Featuring work by Emily Counts, Laurel Hill, Hilary Horvath, Erica Prince, Anya Roberts-Toney, and Emma Lou Weber, the exhibition is a celebration of our far-reaching and multi-faceted relationship with flowers. Their subtle and studied arrangement has been used for millennia to create a link between indoor and outdoor spaces. Ephemeral and vibrant, they remind us of the impermanence of all things while also invoking desire and vitality. Flowers have a cultural language that in many ways has been lost. The banal cellophane wrapped bouquet has become a default sign of affection that lacks the nuanced meaning purported to be universal in early nineteenth-century literature. The only half-remembered, symbolic meaning of flowers removes a component of culture that could, and at one point did, create rich textures of emotion and sentiment.
Hilary Horvath is a floral designer who draws inspiration from the landscape and offerings of the Pacific Northwest. Her flowers range from wild, natural arrangements to opulent bouquets. For The Way of Flowers, Horvath will create individual arrangements for the ceramic vessels featured in the exhibition.
Emily Counts is a Seattle-based artist who often explores contemporary themes of connectivity and fluidity in biology, technology, and sexuality. Holes, perforations, and hand rendered patterns converge on fleshy stoneware vessels made specifically for The Way of Flowers.
Erica Prince's extruded and hand-built ceramic Containers are sculptures with interactive and utilitarian properties. They bring awareness to acts of choosing, placing, arranging and compartmentalizing. The forms are inspired by 17th Century Dutch tulip vases and retro-futurist architecture, utilizing a limited sculptural vocabulary to yield unexpected biomorphic geometries.

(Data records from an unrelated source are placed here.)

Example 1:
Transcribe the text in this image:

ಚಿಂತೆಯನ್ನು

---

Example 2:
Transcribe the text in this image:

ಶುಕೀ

Laurel Hill begins by looking. Drawing forms from personal, mundane, and transformative experiences, she translates these found shapes from a pristine mental image, through her hands, into an object that, for Hill, embody a lost artifact. Hill thinks of her vessels and jewelry as Alien-Greek relics.
Anya Roberts-Toney continues her interest in fashion and femininity in a new body of work that combines depictions of flowers, pulled from the 19th century still life paintings, with formal disruptions, complicating their easy consumability.

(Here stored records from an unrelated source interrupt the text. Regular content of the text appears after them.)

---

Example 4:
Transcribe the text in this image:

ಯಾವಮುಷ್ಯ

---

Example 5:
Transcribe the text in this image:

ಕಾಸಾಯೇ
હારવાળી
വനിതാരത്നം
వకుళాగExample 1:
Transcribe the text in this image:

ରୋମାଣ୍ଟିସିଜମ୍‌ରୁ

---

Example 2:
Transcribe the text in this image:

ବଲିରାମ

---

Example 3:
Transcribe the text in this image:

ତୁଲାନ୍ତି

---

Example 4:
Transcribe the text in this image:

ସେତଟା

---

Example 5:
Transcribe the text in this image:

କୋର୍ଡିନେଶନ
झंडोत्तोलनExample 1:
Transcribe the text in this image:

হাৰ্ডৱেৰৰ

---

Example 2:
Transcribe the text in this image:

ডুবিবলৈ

Emma Lou Weber is an illustrator, artist, and floral designer who often works with Hilary Horvath. For Weber, flowers connect her to the natural world, the paintings she created for this exhibition speak to this connection, conjuring associations between the body, the subconscious, and nature.
“can you speak to me in flowers.
It will be easier for me to understand.”